Verzoeker, een Oostenrijkse vliegtuigfabrikant exporteert luchtvaartuigen, vluchtsimulators en technologie voor pilotenopleidingen. Hoewel deze producten oorspronkelijk niet voor militaire doeleinden zijn ontworpen, worden ze in Myanmar gebruikt voor de basisopleiding van militaire piloten. Omdat Myanmar door internationale organisaties beschuldigd wordt van willekeurige luchtaanvallen op burgerdoelen en Oostenrijk gegronde redenen heeft om aan te nemen dat de producten óók voor militaire doeleinden worden gebruikt (dual use), legt de Oostenrijkse Minister van Economische Zaken een uitvoerverbod op. De vliegtuigfabrikant is het hier niet mee eens en gaat in beroep bij de verwijzende rechter. De vliegtuigfabrikant betwist dat zijn producten een militaire ontwerpbestemming hebben en dat voor militair gebruik een aanpassing van aanvullende technische gegevens noodzakelijk is. De verwijzende rechter vraagt het Hof wat volgens Unierecht onder ‘militaire bestemming’ van een product moet worden verstaan en of een nationaal uitvoerverbod uitsluitend op grond van mensenrechtenoverwegingen kan worden gerechtvaardigd, ongeacht of het een dual use product is.

Prejudiciële vragen:
1. Welke omstandigheden zijn relevant bij de beoordeling van de vraag of een product „[ook] een militaire bestemming” in de zin van artikel 2, punt 1, van verordening (EU) 2021/821 tot instelling van een Unieregeling voor controle op de uitvoer, de tussenhandel, de technische bijstand, de doorvoer en de overbrenging van producten voor tweeërlei gebruik (PB L 206 van 11 juni 2021, blz. 1) kan hebben?
a. Moet een product een aanzienlijke bijdrage kunnen leveren aan de capaciteiten van de strijdkrachten, opdat er „ook [van] een militaire bestemming” in de zin van artikel 2, punt 1, van verordening (EU) 2021/821 sprake kan zijn? Of kan er reeds sprake zijn van een
dergelijke bestemming wanneer het product voor de opleiding van militair personeel wordt gebruikt, zonder dat de basisopleiding die met het product kan worden voltooid, verschilt van die voor vergelijkbaar burgerpersoneel, en de specifiek militaire opleiding van het militair personeel op een later tijdstip met een ander product plaatsvindt of moet plaatsvinden?
b. Dient bij de beoordeling van de vraag of een product „ook een militaire bestemming” in de zin van artikel 2, punt 1, van verordening (EU) 2021/821 kan hebben, rekening te worden gehouden met de militaire capaciteiten van de eindgebruiker of de ontvanger in het derde land waarnaar het product zal worden uitgevoerd, de situatie in het derde land, de mogelijkheid van de aanpassing van het product of het onttrekkingsgevaar van het product, of heeft de beoordeling uitsluitend betrekking op de staat van het product waarin het moet worden uitgevoerd?

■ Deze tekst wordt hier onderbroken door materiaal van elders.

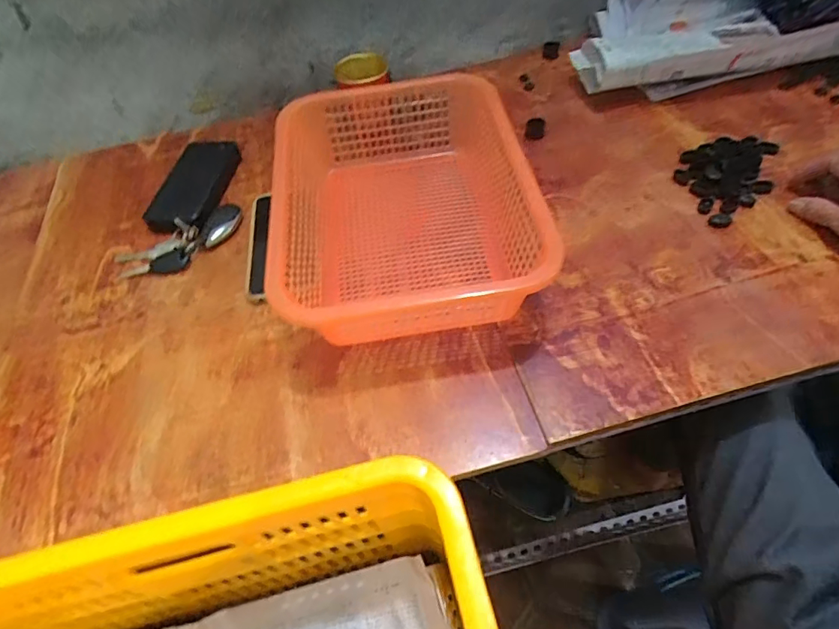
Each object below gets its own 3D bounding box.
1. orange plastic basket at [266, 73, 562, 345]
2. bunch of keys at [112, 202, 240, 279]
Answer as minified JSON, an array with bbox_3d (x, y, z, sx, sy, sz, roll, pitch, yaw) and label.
[{"bbox_3d":[-0.017,-0.115,0.523,0.249,0.100,0.324,-8,55,0],"label":"orange plastic basket"},{"bbox_3d":[-0.280,-0.087,0.569,0.147,0.019,0.059,-30,58,-15],"label":"bunch of keys"}]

2. Staan artikel 207 VWEU juncto artikel 10 van verordening (EU) 2015/479 betreffende de gemeenschappelijke regeling voor de uitvoer (PB L 83 van 27 maart 2015, blz. 34) of andere Unierechtelijke bepalingen de toepassing van een nationale wettelijke regeling toe om de uitvoer van een product naar een derde land uit mensenrechtenoverwegingen te toetsen en, in voorkomend geval, te verbieden, ongeacht of het product een product voor tweeërlei gebruik in de zin van artikel 2, punt 1, van verordening (EU) 2021/821 is?

Aangehaalde (recente) jurisprudentie: C-70/94; C-83/94.